[CHAPTER III.]
TESTING VOLATILE OILS.
Volatile oils are much adulterated, the adulterations consisting chiefly in mixing an expensive oil with a cheaper one and with alcohol; more rarely with chloroform and fat oils. To these adulterations, which have been common for many years, has recently been added the previously mentioned hydrocarbon called terpene or camphene, which is separated in the preparation of concentrated oils.
For the recognition of the quality of a volatile oil, serve first of all its physical properties, especially its color, odor and taste. The specific gravity varies too much and is not always a sufficient criterion. Reagents can only be employed with a few oils. The chemical detection of adulterations is rendered especially difficult by the fact, that most of the volatile oils form a mixture of terpenes with other combinations, in which the separate constituent parts do not appear in fixed, but in changeable proportions, and in which the constituents themselves suffer alteration by storing, air and light.
Odor and taste are so characteristic for every volatile oil as to suffice in most cases. For testing as to odor, bring a drop of the oil to be examined upon the dry palm of one hand and for some time rub with the other, whereby the odor is more perceptibly brought out. To determine the taste, vigorously shake one drop of the oil with 15 to 20 grammes of distilled water and then test with the tongue.

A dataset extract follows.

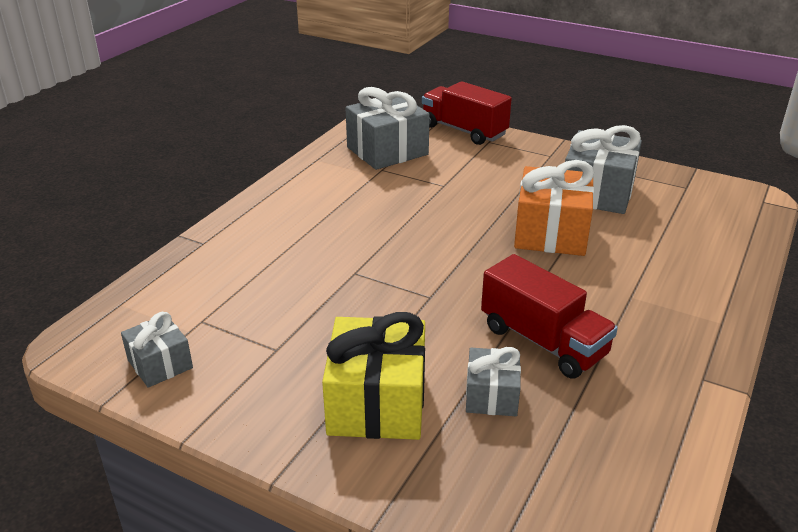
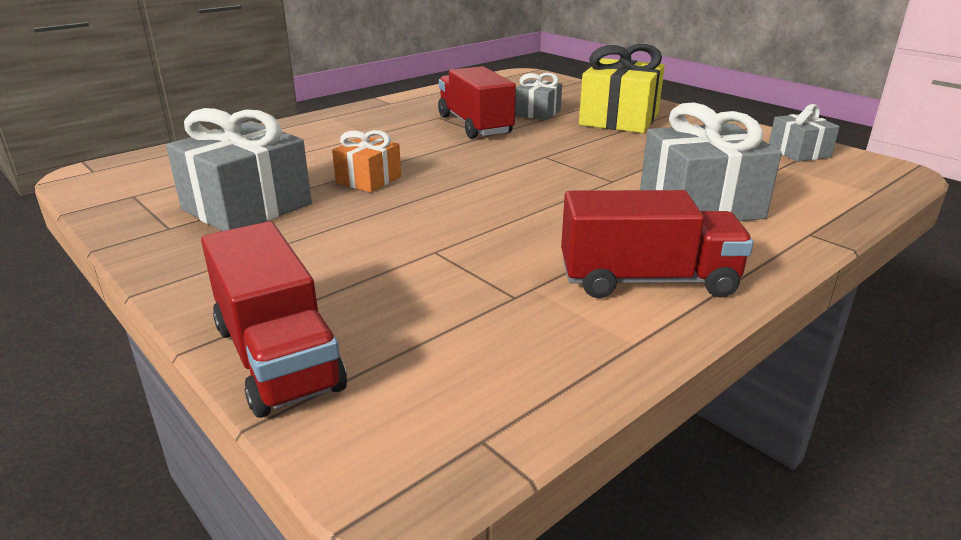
camera: 160 degrees left, 5 degrees down
grey gift [346,87,430,170] -> grey gift moved to [640,102,782,221]
orange gift [514,160,594,256] -> orange gift [332,130,401,192], size x0.56
none -> red truck [561,190,754,298]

An adulteration with fat oil (poppy oil, castor oil) may be recognized as follows: Place a drop of the suspected oil upon blotting paper and expose it to the heat of the water bath. If it evaporates completely and no stain is perceptible, the oil is pure. But frequently a transparent stain remains with old oils without their being adulterated, which is due to the resin formed by the absorption of oxygen and remaining dissolved in the oil. In this case a transparent ring is generally formed by the concentration of the resin on the edges of the stain. If no tangible results are obtained by this test, pour a few cubic centimeters of the oil upon a watch-crystal and heat it very slowly upon a piece of sheet-iron, until all the odor has disappeared. If the watch-crystal becomes empty in a short time, nothing but volatile oil was present; but if a viscous residue remains, this may consist either of fatty oil or resin, or of both. Treat the residue with strong alcohol; if it dissolves it may be resin or castor oil. Dilute the solution with much water; a white flocculent turbidity indicates resin; the separation of an oily liquid, after standing, castor oil. If the residue remains undissolved, it consists of a fatty oil, generally oil of almond or olive.
The presence of castor oil can be accurately determined by bringing the residue from the watch-crystal into a test-tube by means of a glass-rod, and compounding it with a few drops of nitric acid. A strong development of gas takes place, after the cessation of which, solution of carbonate of soda is added as long as there is any sign of effervescence. If the added oil was castor oil, the contents of the test-tube will show a peculiar odor due to œnanthylic acid formed by the action of nitric acid upon castor oil.
Another method of establishing the presence of fat oil consists in mixing the suspected oil with eight times its quantity of 90 per cent. alcohol (specific gravity 0.823). If the oil is unadulterated a clear solution is formed; if it contains fat oil, the latter remains undissolved. The presence of castor oil, which of the fat oils is chiefly used for adulteration, is, however, not shown by this method, it being also soluble in alcohol.
A permanent stain upon the paper may, however, also be formed by fresh oils obtained by expression from the respective parts of the plant. Thus, lemon oil obtained by expression from the peel, and which has a far more agreeable odor than that produced by distillation, always leaves behind a slight grease-stain.